Second, there is no more obvious example of this than in our everyday advertising. We're told that we're too fat, our teeth aren't white enough, we ought to do something about our receding hairlines, etc. An entire industry is based on getting people to feel inadequate about themselves. So why should the video game market be any different?


However, I'd have thought that the overarching concept behind video games -- that of wielding power vicariously through the game's avatar -- would mollify this inadequacy. Did you play God of War and really think to yourself "I wish I had Kratos's triceps"? More likely, you were caught up in the gameplay, and after the initial period of familiarizing yourself with the way Kratos moves, never took a second glance at his musculature -- the kind of body, by the way, that can't be had without months in the gym and a strict regimen; you can't get it just from beating up minotaurs. Believe me, I know from experience.

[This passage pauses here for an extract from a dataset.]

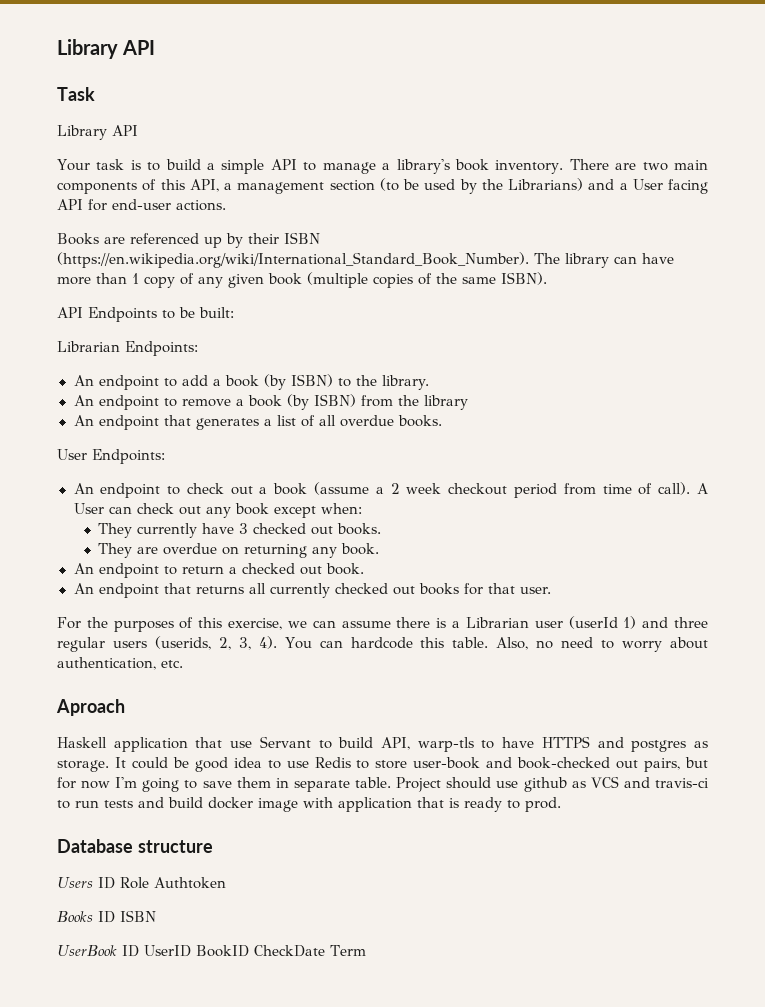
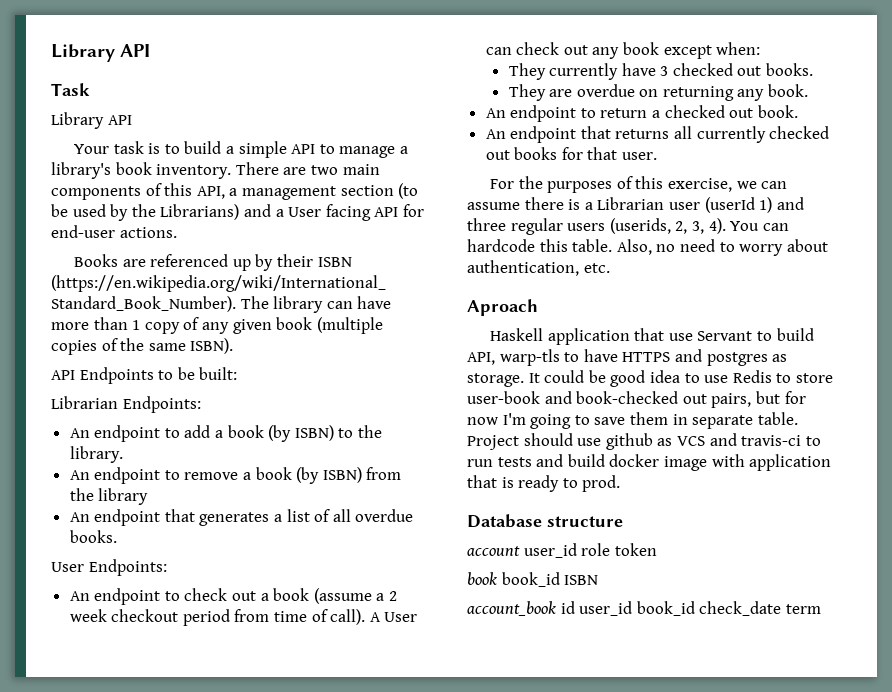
[57,877,226,889] [57,910,156,923] [57,945,366,957] Users ID Role Authtoken // Books ID ISBN // UserBook ID UserID BookID CheckDate Term -> [467,543,657,558] [467,572,599,587] [467,601,821,616] account user_id role token // book book_id ISBN // account_book id user_id book_id check_date term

That's the problem with the use of the heroic ideal in videogames: there's never any acknowledgment of the growth of that build, and the steps it actually takes to get there. Grand Theft Auto: San Andreas included a mechanic that altered the protagonist's physique depending on whether or not you gave him any exercise, but even that wasn't itself the focus of the game. Myself, I've joined a gym no less than three times, making it only so far before giving up. I exercise enough to remain healthy, but wasn't willing to put in the hours it takes to get the body of a Jason Statham, or a Hugh Jackman. And for what? To capitulate to an arbitrary image of what humans are meant to resemble?

I think it's more likely that these gamers only began feeling inadequate when asked the question. And even if this is so, it doesn't stop players from playing their favorite games, so in the end, what's the point?